Coté marketing/distribution: Il n’y a pas besoin de chercher longtemps pour trouver des plates-formes Internet dédiées à la vente. Que ce soit des sites généralistes comme ebay/leboncoin ou très spécialisés (Etsy pour l’artisanat par exemple). Ces sites proposent généralement un ensemble de services allant du marketing au service après-vente en passant par le système de paiement. Pour la gestion marketing/visibilité on ne parlera pas de Google, Twitter, Facebook et autre réseaux qui, encore une fois, facilitent grandement les choses (un lien scoop.it sur le s-commerce). Pour la distribution a proprement parlé entre UPS, la poste, DHL et bien d’autres, la livraison n’a jamais été aussi facile (bien qu’il reste encore beaucoup de chose à faire pour améliorer et réduire le coût de ce que l’on appelle le « dernier kilomètre »). Vous pouvez aussi lire cette article montrant à quel point cette vision se démocratise dans tout les secteurs ICI.

Enfin on peut parler brièvement du financement: Souvent ce genre d’activité ne demande qu’un faible investissement de départ. Ces activités peuvent croître petit à petit et donc s’autofinancer. De toute façon le recours aux banques classiques n’est pas toujours facile pour ce type de projet. Mais il y a d’autres alternatives avec par exemple le microcrédits et surtout le crowdsourcing, en plein dans l’esprit Internet.

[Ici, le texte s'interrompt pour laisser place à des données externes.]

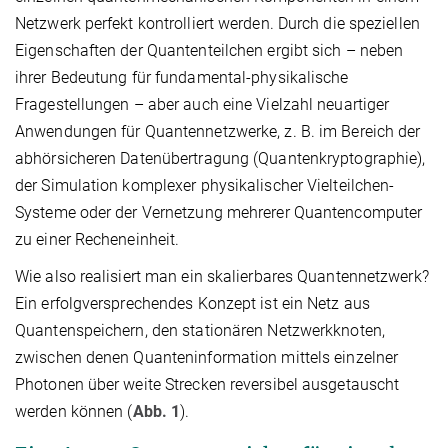
Netzwerk perfekt kontrolliert werden. Durch die speziellen
Eigenschaften der Quantenteilchen ergibt sich – neben
ihrer Bedeutung für fundamental-physikalische
Fragestellungen – aber auch eine Vielzahl neuartiger
Anwendungen für Quantennetzwerke, z. B. im Bereich der
abhörsicheren Datenübertragung (Quantenkryptographie),
der Simulation komplexer physikalischer Vielteilchen-
Systeme oder der Vernetzung mehrerer Quantencomputer
zu einer Recheneinheit.
Wie also realisiert man ein skalierbares Quantennetzwerk?
Ein erfolgversprechendes Konzept ist ein Netz aus
Quantenspeichern, den stationären Netzwerkknoten,
zwischen denen Quanteninformation mittels einzelner
Photonen über weite Strecken reversibel ausgetauscht
werden können (
Abb. 1
).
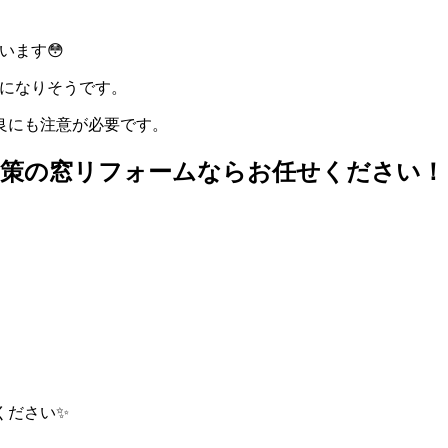
います😳
間になりそうです。
良にも注意が必要です。
さ対策の窓リフォームならお任せください！
ください✨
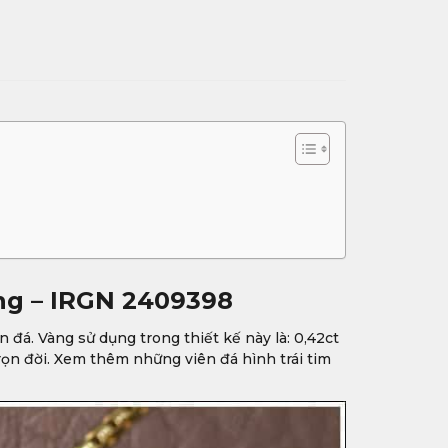
ơng – IRGN 2409398
đá. Vàng sử dụng trong thiết kế này là: 0,42ct
rọn đời. Xem thêm những viên đá hình trái tim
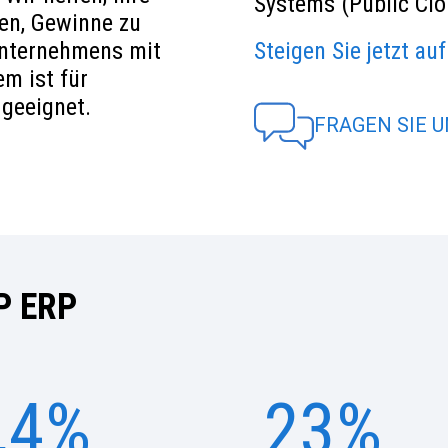
Systems (Public Clo
ken, Gewinne zu
Unternehmens mit
Steigen Sie jetzt a
m ist für
geeignet.
FRAGEN SIE 
P ERP
,4%
23%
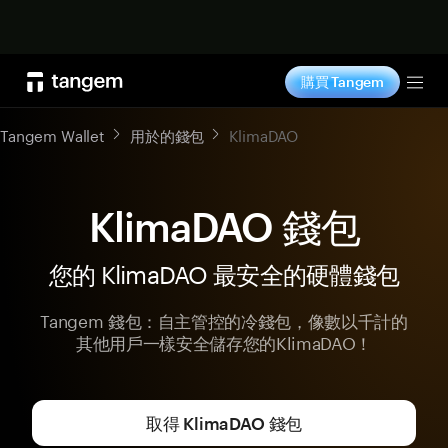
立即购买
購買 Tangem
Tog
Tangem Wallet
用於的錢包
KlimaDAO
KlimaDAO 錢包
您的 KlimaDAO 最安全的硬體錢包
Tangem 錢包：自主管控的冷錢包，像數以千計的
其他用戶一樣安全儲存您的KlimaDAO！
取得 KlimaDAO 錢包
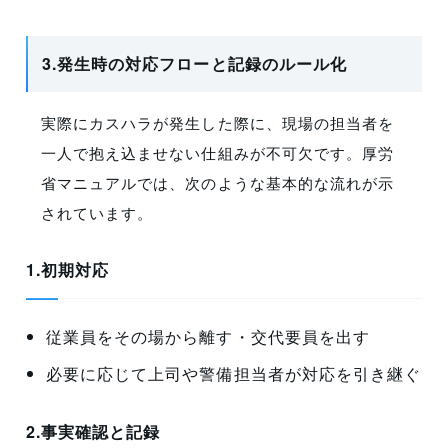
3.発生時の対応フローと記録のルール化
実際にカスハラが発生した際に、現場の担当者を
一人で抱え込ませない仕組みが不可欠です。厚労
省マニュアルでは、次のような基本的な流れが示
されています。
1.初期対応
従業員をその場から離す・交代要員を出す
必要に応じて上司や警備担当者が対応を引き継ぐ
2.事実確認と記録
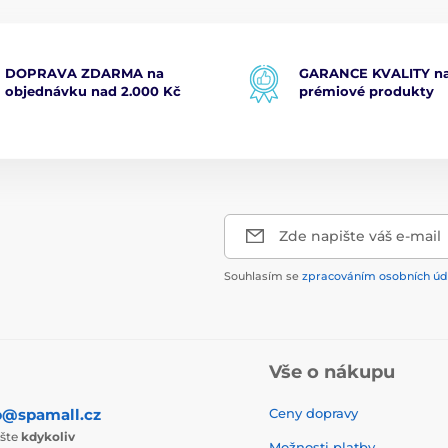
DOPRAVA ZDARMA na
GARANCE KVALITY na
objednávku nad 2.000 Kč
prémiové produkty
Zde napište váš e-mail
Souhlasím se
zpracováním osobních úd
Vše o nákupu
p@spamall.cz
Ceny dopravy
ište
kdykoliv
Možnosti platby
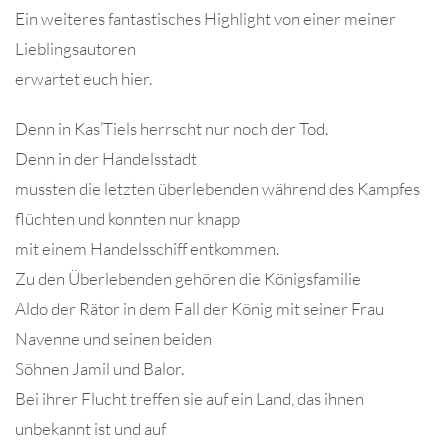
Ein weiteres fantastisches Highlight von einer meiner
Lieblingsautoren
erwartet euch hier.
Denn in Kas’Tiels herrscht nur noch der Tod.
Denn in der Handelsstadt
mussten die letzten überlebenden während des Kampfes
flüchten und konnten nur knapp
mit einem Handelsschiff entkommen.
Zu den Überlebenden gehören die Königsfamilie
Aldo der Rätor in dem Fall der König mit seiner Frau
Navenne und seinen beiden
Söhnen Jamil und Balor.
Bei ihrer Flucht treffen sie auf ein Land, das ihnen
unbekannt ist und auf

Ce qui est particulièrement intéressant c’est que ce néo-artisan n’émerge pas par hasard, il se développe à la fois, on l’a vu, grâce à une démocratisation technologique mais aussi grâce à un terreau culturel favorable. Les esprits s’ouvrent petit à petit à l’idée que l’on puisse acheter des très bons produits artisanaux, par internet, de façon sécurisé et en ayant les même services qu’un produit issu d’une grande entreprise. Cela correspond, qui plus est, à une vraie demande des consommateurs, à savoir des produits uniques, personnalisés, identitaires et éthiques (comme dirait Jeff Jarvis: Un marchés de masse vers une masse de niches).

Si vous voulez approfondir le sujet, je vous conseil l’article « L’artisanat dans un monde hypermoderne » car, évidement, cette article est surtout une base de réflexion.

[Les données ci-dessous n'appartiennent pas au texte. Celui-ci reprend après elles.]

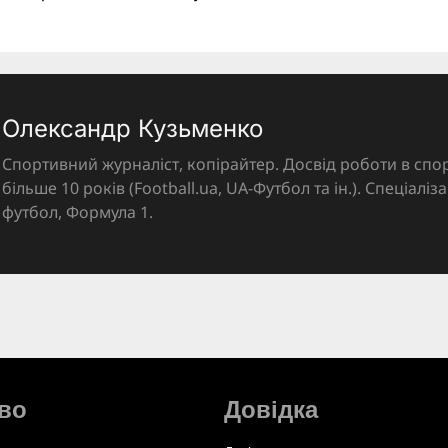
Олександр Кузьменко
Спортивний журналіст, копірайтер. Досвід роботи в спор
більше 10 років (Football.ua, UA-Футбол та ін.). Спеціалі
футбол, Формула 1.
во
Довідка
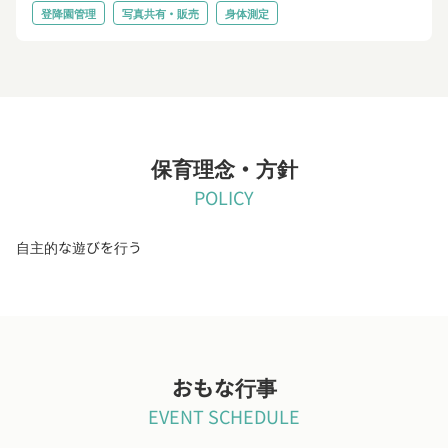
登降園管理
写真共有・販売
身体測定
保育理念・方針
POLICY
自主的な遊びを行う
おもな行事
EVENT SCHEDULE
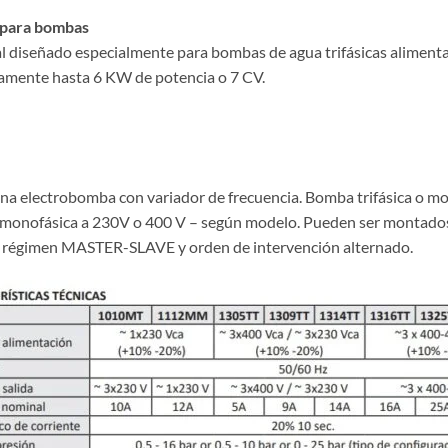
 para bombas
al diseñado especialmente para bombas de agua trifásicas aliment
mente hasta 6 KW de potencia o 7 CV.
 una electrobomba con variador de frecuencia. Bomba trifásica o 
 es monofásica a 230V o 400 V – según modelo. Pueden ser montado
 régimen MASTER-SLAVE y orden de intervención alternado.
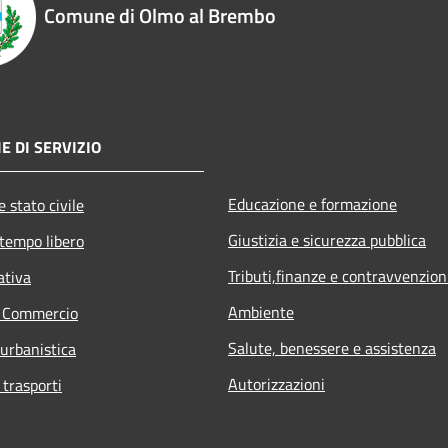
Comune di Olmo al Brembo
E DI SERVIZIO
Educazione e formazione
 stato civile
Giustizia e sicurezza pubblica
 tempo libero
Tributi,finanze e contravvenzion
ativa
Ambiente
e Commercio
Salute, benessere e assistenza
 urbanistica
Autorizzazioni
 trasporti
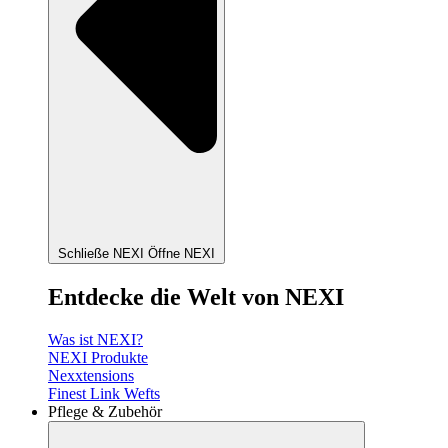
Schließe NEXI
Öffne NEXI
Entdecke die Welt von NEXI
Was ist NEXI?
NEXI Produkte
Nexxtensions
Finest Link Wefts
Pflege & Zubehör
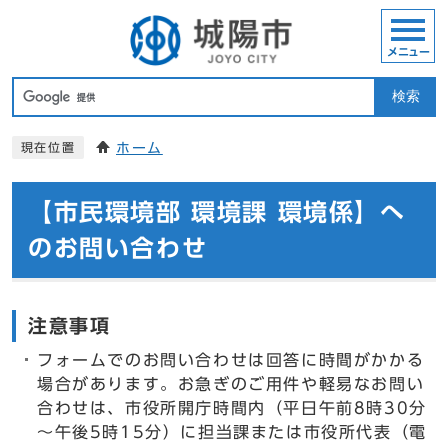
メニュー
検索
ホーム
現在位置
【市民環境部 環境課 環境係】へ
のお問い合わせ
注意事項
フォームでのお問い合わせは回答に時間がかかる
場合があります。お急ぎのご用件や軽易なお問い
合わせは、市役所開庁時間内（平日午前8時30分
～午後5時15分）に担当課または市役所代表（電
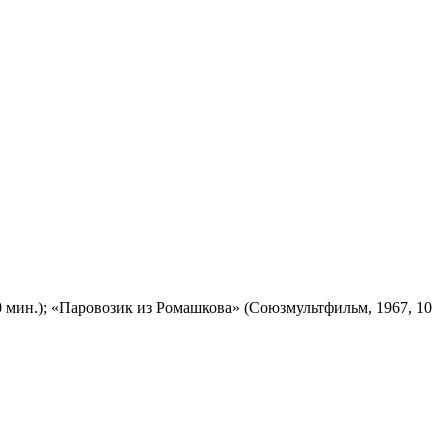
 мин.); «Паровозик из Ромашкова» (Союзмультфильм, 1967, 10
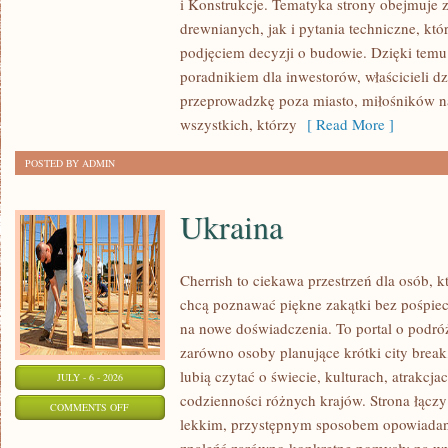
i Konstrukcje. Tematyka strony obejmuje
KOSZTY
drewnianych, jak i pytania techniczne, kt
I
podjęciem decyzji o budowie. Dzięki te
FINANSOWANIE
poradnikiem dla inwestorów, właścicieli d
przeprowadzkę poza miasto, miłośników n
wszystkich, którzy
[ Read More ]
POSTED BY ADMIN
Ukraina
Cherrish to ciekawa przestrzeń dla osób, któ
chcą poznawać piękne zakątki bez pośpiech
na nowe doświadczenia. To portal o podró
zarówno osoby planujące krótki city break,
lubią czytać o świecie, kulturach, atrakcjac
JULY - 6 - 2026
codzienności różnych krajów. Strona łączy
ON
COMMENTS OFF
lekkim, przystępnym sposobem opowiadan
UKRAINA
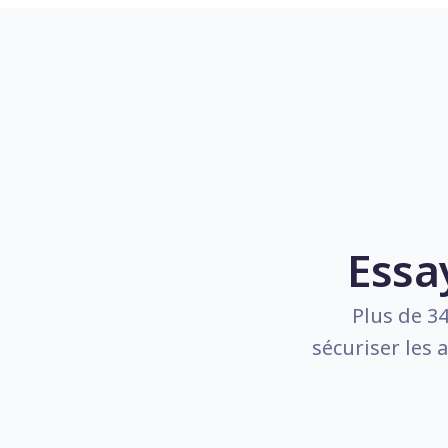
Essa
Plus de 3
sécuriser les 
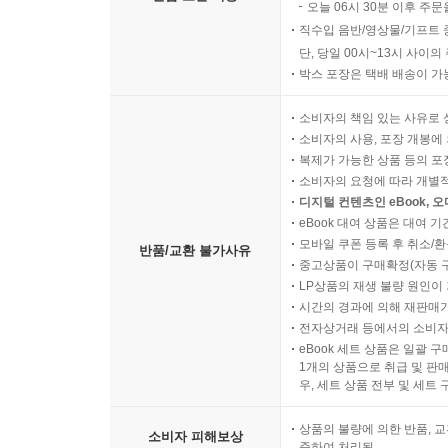
오늘 06시 30분 이후 주문
직수입 음반/영상물/기프트 
단, 당일 00시~13시 사이
박스 포장은 택배 배송이 가
소비자의 책임 있는 사유로 
소비자의 사용, 포장 개봉에 
복제가 가능한 상품 등의 포장을 
소비자의 요청에 따라 개별
디지털 컨텐츠인 eBook, 
eBook 대여 상품은 대여 기
모바일 쿠폰 등록 후 취소/환
반품/교환 불가사유
중고상품이 구매확정(자동 
LP상품의 재생 불량 원인이 기
시간의 경과에 의해 재판매가
전자상거래 등에서의 소비자
eBook 세트 상품은 일괄 
1개의 상품으로 취급 및 판매
우, 세트 상품 전부 및 세트
상품의 불량에 의한 반품, 교
소비자 피해보상
준하여 처리됨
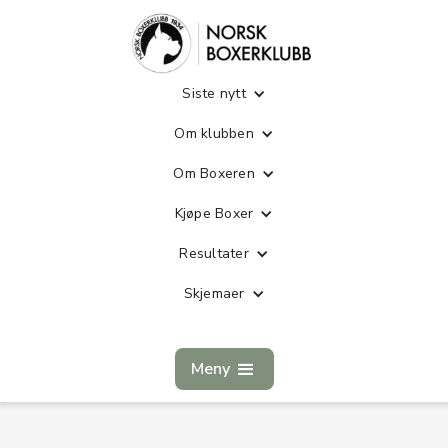
Siste nytt
Om klubben
Om Boxeren
Kjøpe Boxer
Resultater
Skjemaer
Meny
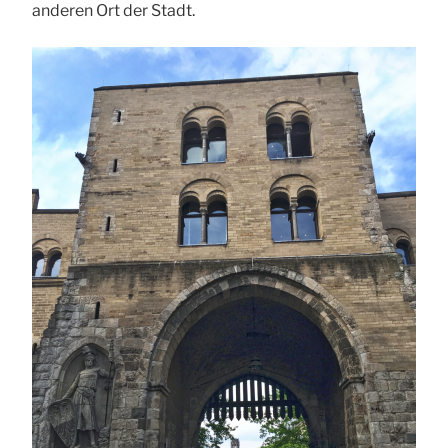
anderen Ort der Stadt.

  • Quelle avenir pour le néo-artisan ?
  • Va t-on vers une généralisation ?
  • L’émergence de nouvelles formes de production et de coordination/partenariats entre des grands groupes internationaux et des entreprises d’une personne est- elle envisageable ?
  • Quelle place pour la propriété intellectuelle ?
  • Quel rôle pour l’open-source et la modularité ?

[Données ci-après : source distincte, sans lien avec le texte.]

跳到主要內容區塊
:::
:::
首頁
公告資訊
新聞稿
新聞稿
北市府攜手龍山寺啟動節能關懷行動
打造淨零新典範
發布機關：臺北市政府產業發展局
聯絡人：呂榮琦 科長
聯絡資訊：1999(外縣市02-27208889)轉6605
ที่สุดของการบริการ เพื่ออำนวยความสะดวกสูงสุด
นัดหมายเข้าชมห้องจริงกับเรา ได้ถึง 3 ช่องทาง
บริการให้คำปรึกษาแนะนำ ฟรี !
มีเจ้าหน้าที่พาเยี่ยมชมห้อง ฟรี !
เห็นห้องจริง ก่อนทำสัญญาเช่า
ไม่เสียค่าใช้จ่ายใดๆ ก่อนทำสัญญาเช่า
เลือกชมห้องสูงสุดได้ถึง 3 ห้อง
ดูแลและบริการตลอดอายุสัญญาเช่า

C’est surtout de beaux débats en perspective sur le capitalisme et la libre entreprise, qui (paradoxalement ?) semblent être le meilleurs terreau pour ce nouveau genre de travailleurs.

Enfin, je suis bien obligé d’admettre une certaine forme de frustration car hormis Makers de Doctorow (uniquement en anglais pour l’instant) je n’est encore rien lu que ce soit de la SF ou de l’anticipation qui parle de ce phénomène. Donc si vous avez des ouvrages en tête, n’hésitez pas à me le faire savoir.